Some of this script-centric workflow will also start percolating to other more back-office job functions. For example, when it comes to IT, low-code and no-code skills will become more widespread as they are used to generate this script. In many within-organization knowledge jobs, workers depend on generative AI to develop the scripts they need and verify their accuracy and effectiveness. It frees developers to work on a whole new category of high-impact ideas that keep the organization in business. It is your world in the early days of the generative AI work world. The generative AI sharply fundamentally changes how things get done. It changes how work roles are constructed or reconstructed.
Bonus: Dashboards, Monitoring, Logs
Now, let’s look ahead to a world where generative AI capabilities expand into other areas beyond simply generating code and script answers. Generative AI can create layouts and configurations for dashboards. It provides a great tool to develop dashboards adapted to a particular event. For example, if you want to monitor peak hours and resource usage on Black Friday, generative AI could configure this capability without a program or engineer and ensure that you’re covering the right services and that timings are suitable.

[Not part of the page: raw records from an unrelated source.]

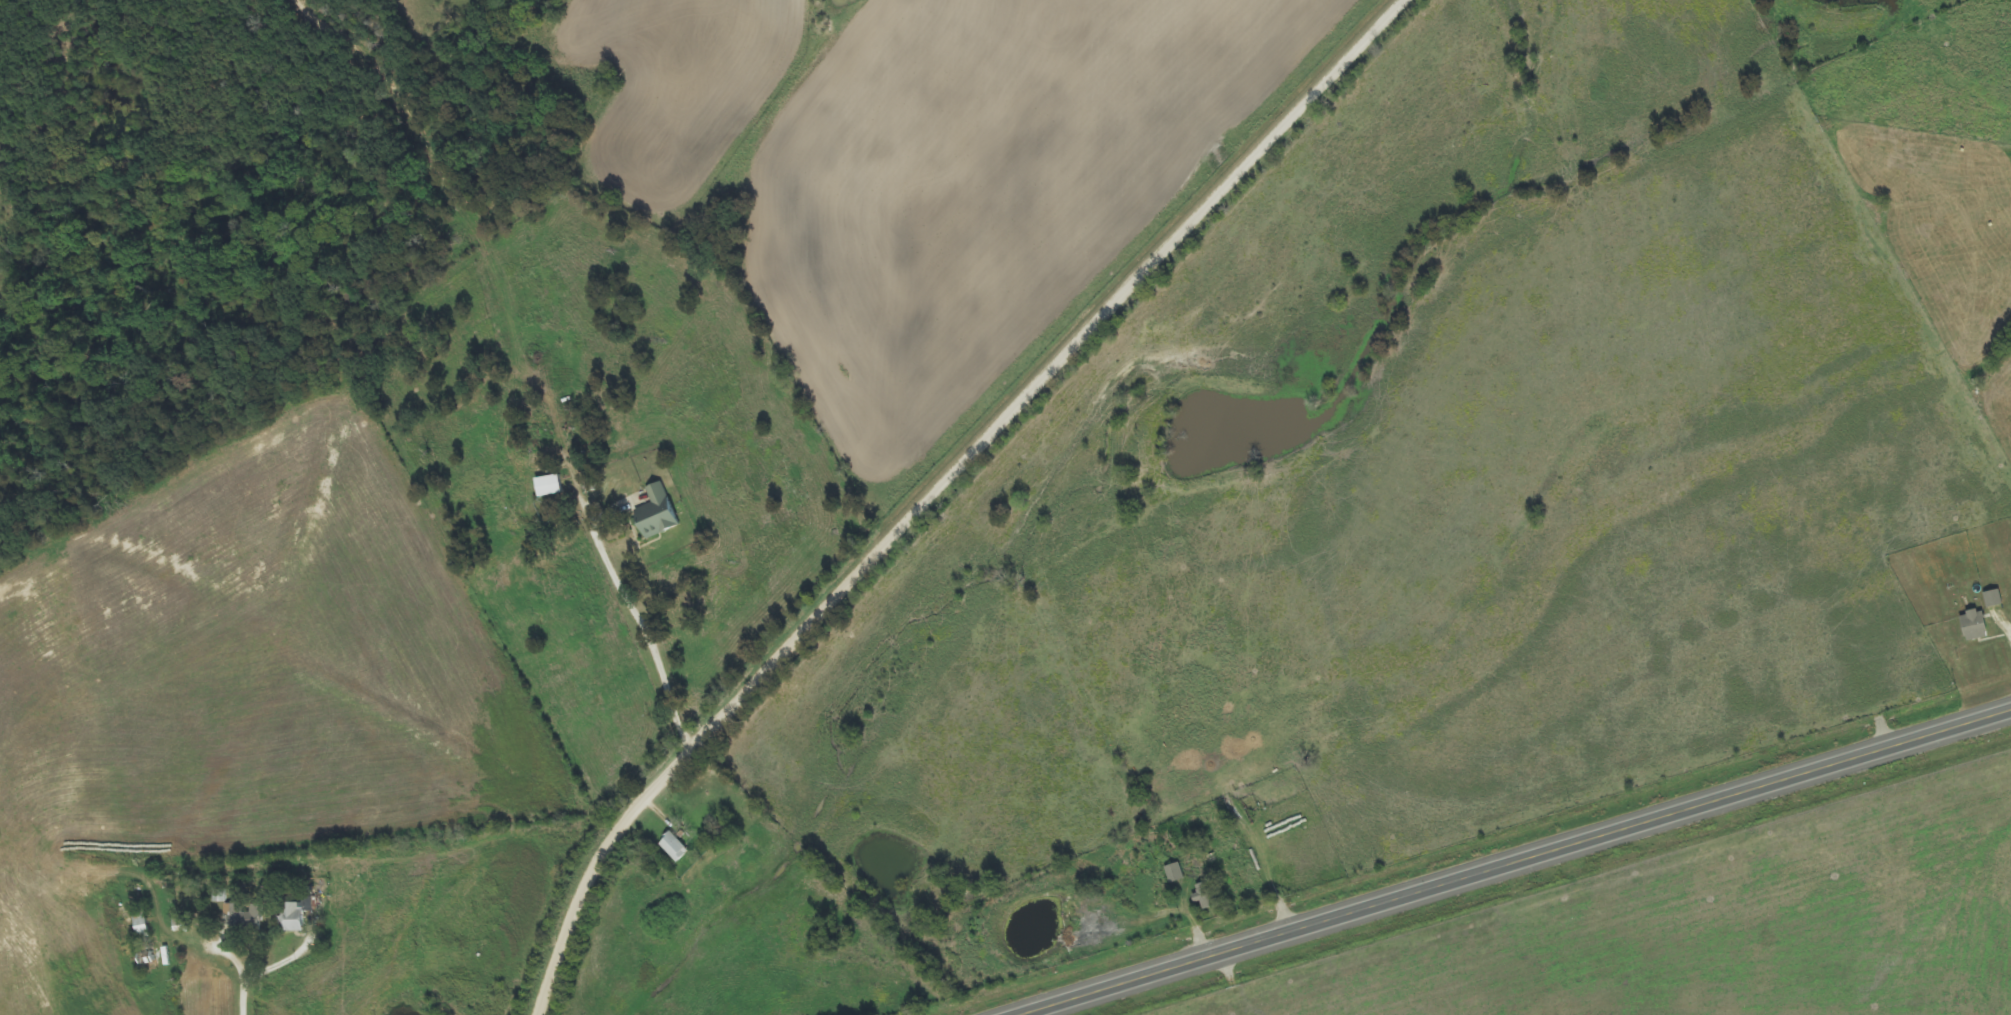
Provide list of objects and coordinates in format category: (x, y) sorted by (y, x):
building: (550, 486)
road: (948, 487)
building: (658, 512)
building: (1994, 598)
building: (1977, 626)
building: (676, 848)
road: (1522, 865)
building: (1175, 874)
building: (1209, 896)
building: (244, 917)
building: (293, 919)

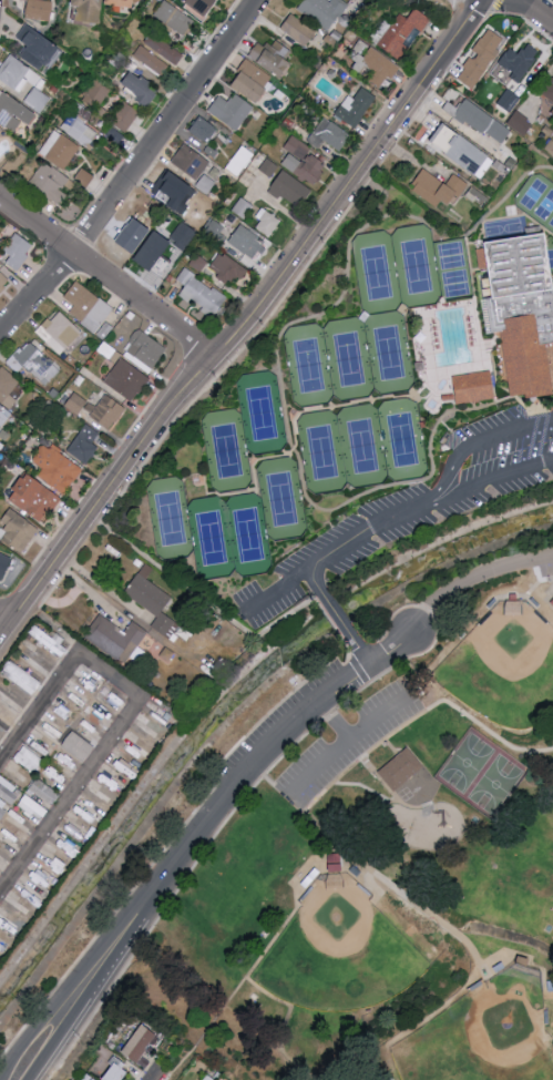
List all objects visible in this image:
road: (551, 1)
building: (127, 3)
building: (201, 7)
building: (41, 9)
building: (91, 9)
building: (324, 11)
road: (536, 11)
building: (174, 17)
building: (383, 27)
building: (299, 29)
building: (402, 33)
building: (39, 47)
building: (163, 48)
building: (274, 55)
building: (482, 58)
building: (150, 60)
building: (520, 61)
building: (254, 80)
building: (142, 88)
building: (549, 91)
building: (38, 99)
building: (355, 107)
building: (231, 110)
building: (14, 111)
building: (552, 111)
building: (126, 116)
building: (477, 119)
building: (519, 121)
building: (203, 129)
building: (78, 130)
building: (329, 134)
building: (59, 149)
building: (464, 151)
building: (240, 159)
building: (191, 160)
building: (303, 160)
road: (132, 170)
building: (50, 183)
building: (205, 184)
building: (175, 186)
building: (439, 187)
building: (291, 189)
park: (542, 204)
building: (268, 222)
road: (360, 230)
park: (502, 230)
building: (184, 234)
building: (248, 242)
building: (155, 250)
building: (18, 251)
building: (228, 267)
park: (415, 267)
park: (453, 271)
park: (376, 274)
road: (109, 278)
building: (3, 280)
building: (201, 294)
building: (87, 306)
building: (520, 311)
road: (423, 318)
road: (248, 325)
building: (60, 332)
road: (479, 339)
building: (145, 349)
park: (388, 354)
park: (348, 360)
building: (33, 362)
park: (308, 367)
building: (126, 379)
building: (7, 387)
building: (472, 389)
building: (76, 403)
building: (108, 411)
park: (261, 414)
road: (292, 414)
building: (3, 418)
park: (402, 441)
building: (84, 444)
park: (362, 447)
park: (226, 452)
park: (321, 453)
building: (57, 468)
road: (408, 482)
road: (448, 483)
building: (35, 497)
park: (281, 500)
parking lot: (413, 511)
park: (169, 519)
building: (18, 530)
park: (248, 536)
park: (210, 539)
road: (343, 548)
building: (5, 560)
parking lot: (544, 562)
road: (474, 578)
building: (152, 601)
building: (552, 601)
road: (336, 619)
road: (3, 627)
building: (116, 637)
building: (47, 639)
park: (506, 669)
road: (105, 676)
building: (99, 706)
road: (38, 707)
road: (334, 722)
road: (347, 742)
parking lot: (348, 743)
building: (78, 746)
building: (29, 759)
road: (257, 760)
park: (466, 764)
building: (401, 768)
building: (109, 780)
park: (495, 786)
road: (362, 788)
building: (44, 791)
road: (69, 796)
building: (3, 806)
building: (32, 807)
building: (80, 831)
park: (369, 839)
road: (332, 840)
park: (339, 963)
road: (61, 993)
road: (89, 1003)
building: (140, 1042)
park: (476, 1047)
road: (169, 1067)
building: (115, 1070)

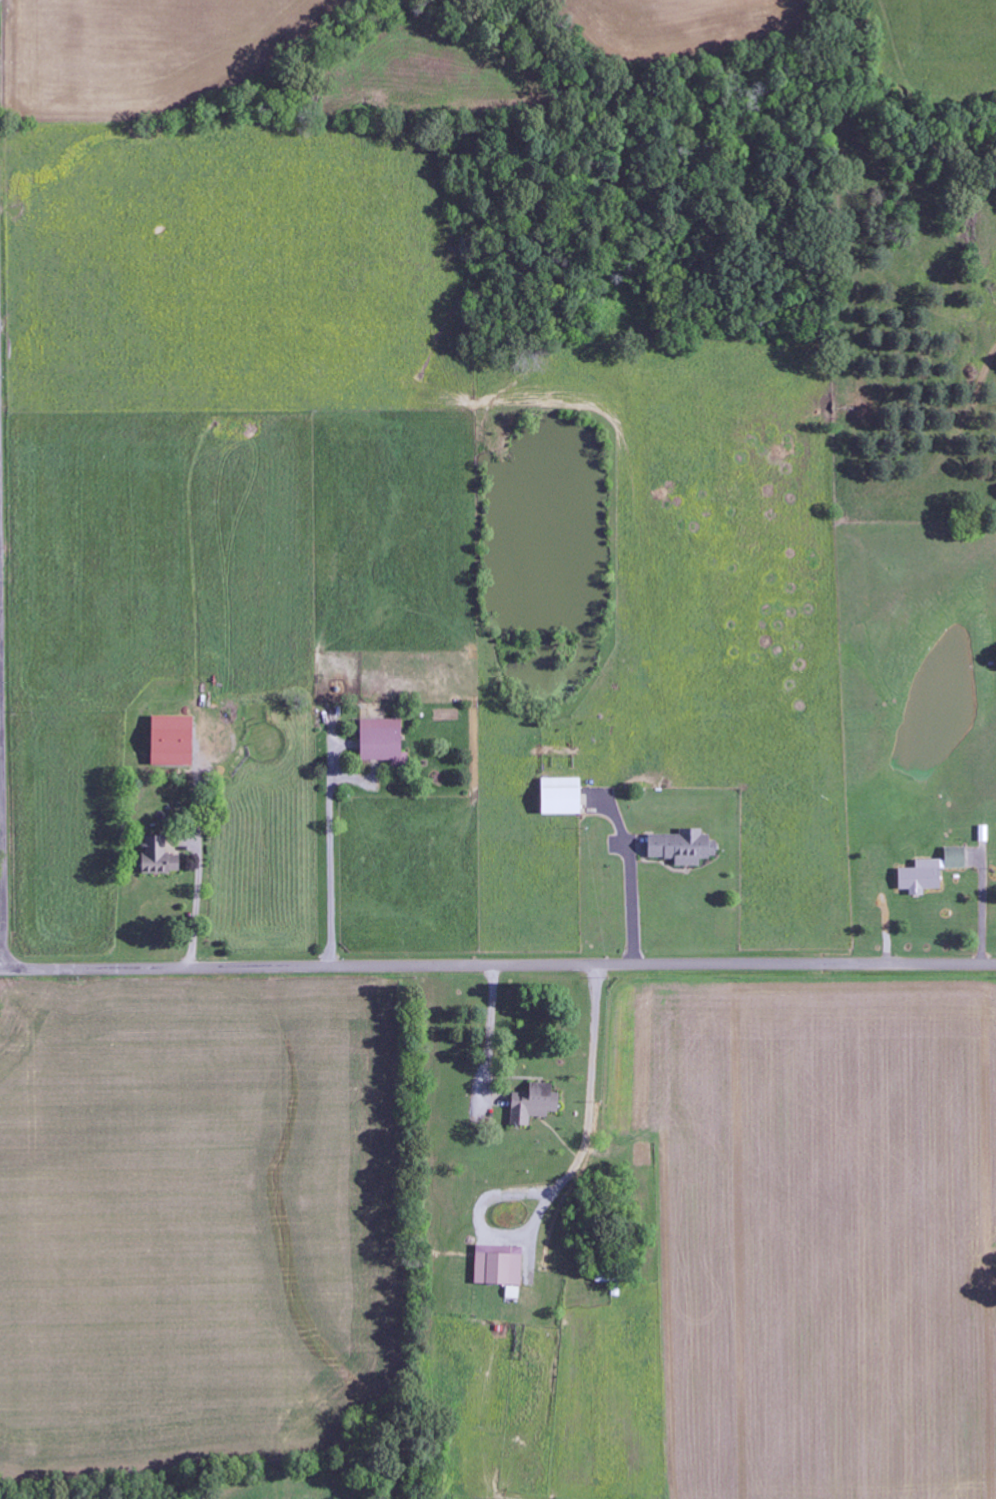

Another example would be when you’ve had issues with a particular service or are gearing up to upgrade or maintain it. With this tool, you can focus on that service. This way, it becomes an operational enhancement tool, but you can also focus on what matters most.
Embracing Tomorrow's Innovations Today
These top five improvements currently transform day-to-day work. As change is constant and rapid, we also expect some new features this year, especially in tools and capabilities related to FinOps, governance policies, and architectural guidance for applications in the cloud.